Türkiye, ikinci yüzyılın eşiğinde bir seçim yapıyor. 1923 yılında kurulan Cumhuriyet, Atatürk’ün ölümünün ardından yeni bir safhaya geçti. Sovyet Rusya korkusu ile batıya yaklaşma bu dönem başladı. Dönem Milli Şef dönemiydi. 14 Mayıs, Adnan Menderes’in iktidarı, milletin iktidarıyla sonuçlandı. Çok partili dönem aynı zamanda darbe ve muhtıraların kapısının açılışının adıdır.
ABD ve NATO arzusunun dışına taşan her adım darbe veya muhtırayla karşılık gördü. Gladyo’nun ismi 1990’larda dillendirildi. Her darbede iş başında olan BATI’nın Truva atı başımızı kaldırdığında o başı ezme işlevi gördü. 27 Mayıs darbesiyle Başbakan ve Bakan astı, 12 Eylül’de bir sağdan bir soldan gençlerimize kıydı.
Erdoğan ve Ak Parti iktidarı “Gladyo”nun örtülü operasyonlarına sahne oldu. Türk Silahı Kuvvetlerine kumpaslar ABD’nin casusluk şebekesi FETÖ/PDY eliyle kuruldu. Kendilerini tasfiye edecek Recep Tayyip Erdoğan’ı tasfiye için çok oyun oynadılar. MHP ve CHP’yi dizayn etmeye kalktılar. Devlet Bahçeli sonuna kadar direndi. CHP’de Baykal’ın tasfiyesiyle Kemal Kılıçdaroğlu geldi.
Gezi olayları, MİT Başkanının tutuklanma operasyonu, Halk Bank kumpası ve en nihayetinde 15 Temmuz kalkışması.

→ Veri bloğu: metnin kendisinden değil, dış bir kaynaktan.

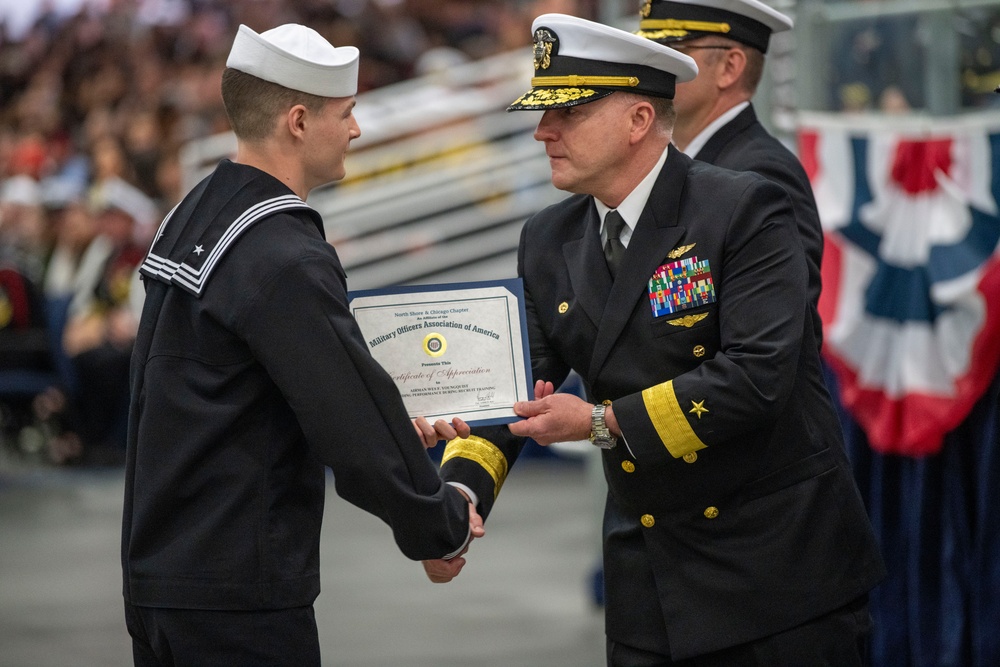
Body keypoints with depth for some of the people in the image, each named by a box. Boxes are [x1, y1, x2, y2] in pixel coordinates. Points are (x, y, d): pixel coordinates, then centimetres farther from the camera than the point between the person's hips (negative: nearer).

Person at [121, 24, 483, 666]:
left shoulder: (192, 218, 10)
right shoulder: (284, 260, -19)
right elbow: (359, 435, -19)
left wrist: (395, 426, 14)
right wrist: (445, 526, -4)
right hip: (238, 597, -9)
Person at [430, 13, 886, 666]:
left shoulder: (745, 210, -13)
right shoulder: (549, 241, 7)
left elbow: (757, 375, -23)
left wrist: (603, 423, -18)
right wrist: (461, 490, -15)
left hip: (781, 564, -5)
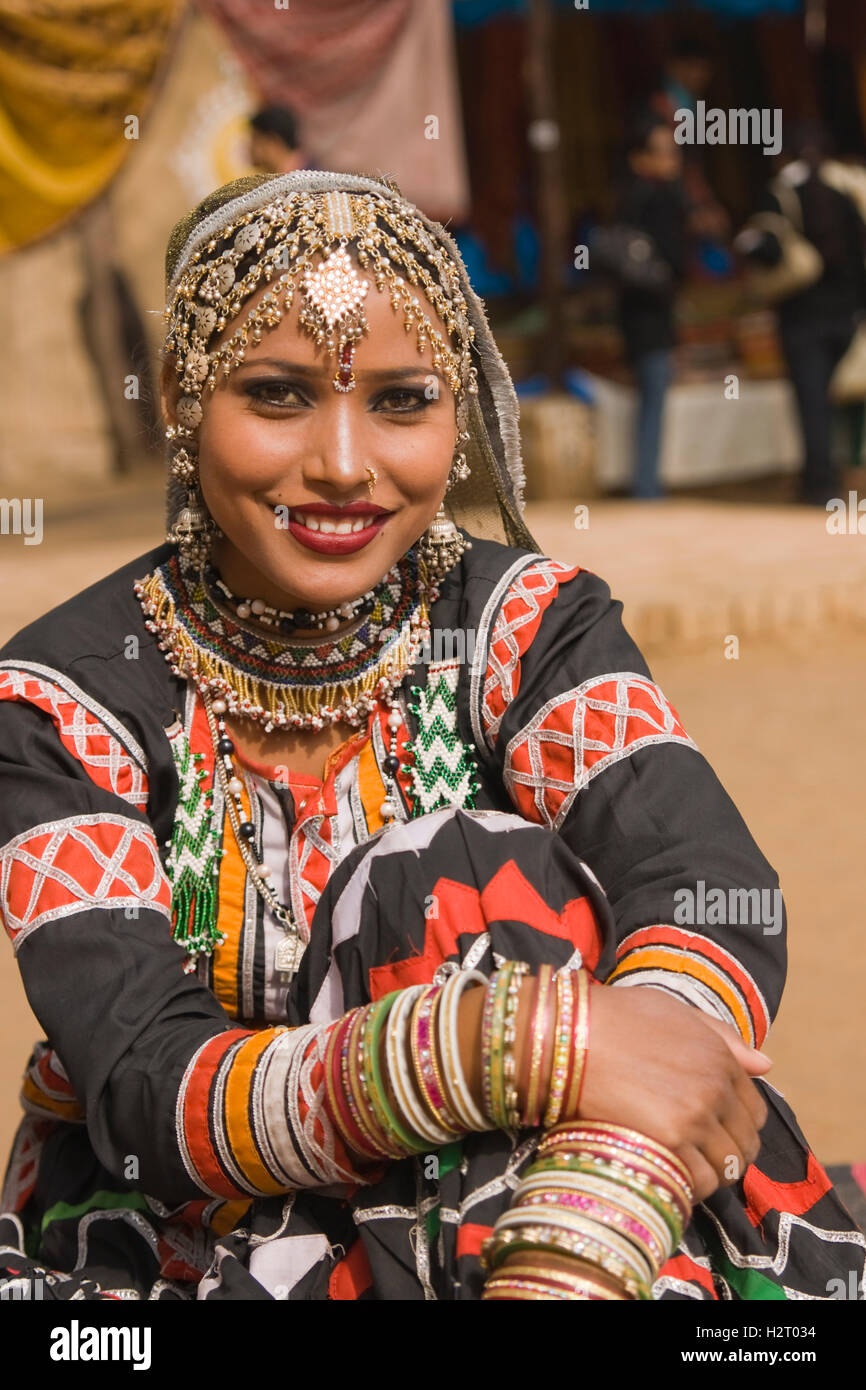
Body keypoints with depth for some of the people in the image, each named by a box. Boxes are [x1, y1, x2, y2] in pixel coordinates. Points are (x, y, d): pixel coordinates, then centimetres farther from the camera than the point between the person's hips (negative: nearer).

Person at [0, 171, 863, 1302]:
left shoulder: (525, 625, -7)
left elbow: (711, 896, -26)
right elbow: (148, 1093, -24)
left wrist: (567, 1267, -45)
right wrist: (522, 1039, -40)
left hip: (466, 1211, 3)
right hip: (160, 1240, -3)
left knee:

Bitti diye düşündük. Ama bitmediğini 14 Mayıs seçimleri öncesinde yaşadık. Ne yazık ki bir adayın önünü açmak için Muharrem İnce’ye aslı olmayan iğrenç bir kumpas düzenlendi. Son 3 ayda sosyal medya üzerinden her türlü operasyonu çekmeye başlayan FETÖ casusluk şebekesi bir daha siyasete müdahale edebilmişti.
Sandıktan ne çıkar. Cumhurbaşkanı Erdoğan yüzde 52 ile öndeydi.
Oy kullanırken elbette gönlümüzden geçen aslanı oyladık.
Geçmiş geçmemiş;
“15 TEMMUZ DİYALOGLARI...
- Zekai Paşa; "Tuğgeneral Semih Terzi vatan hainidir, onu karargaha girmeden öldür. Bu yolun sonunda şahadet var, hakkını helal et"
Ömer Halisdemir; "Hakkım helal olsun,vatan sağolsun komutanım"
- "Neredesin darbe yaptık, göz altına alınacaksın” diyen Semih TERZİ’ye,
"Bizde kapıya gelene sıkılmaz, neredesin söyle ben geleyim” diyen İsmail Metin TEMEL Paşa,
- Yere yatmasını söyleyen darbecilere; "Ben asla sizin önünüzde yere yatmam. İsterseniz vurun beni” diyen bürokrat,
- O gece görevli olan asteğmen oğluna; "O şerefsizlerin emrine uyarsan, anam babam var diye buralara bir daha gelme sakın. Onlara karşı dik durup şehitte olsan, başımın üstünde yerin var." diyen baba,
- "Nereye dede?" diye soranlara, Koltuk değnekleriyle köprüye koşarken, "Cennete” diye cevap veren dede, (Safiye Çetinkaya)
Türkiye, her türlü terör ve casusluk operasyonlarına tahammülü yok!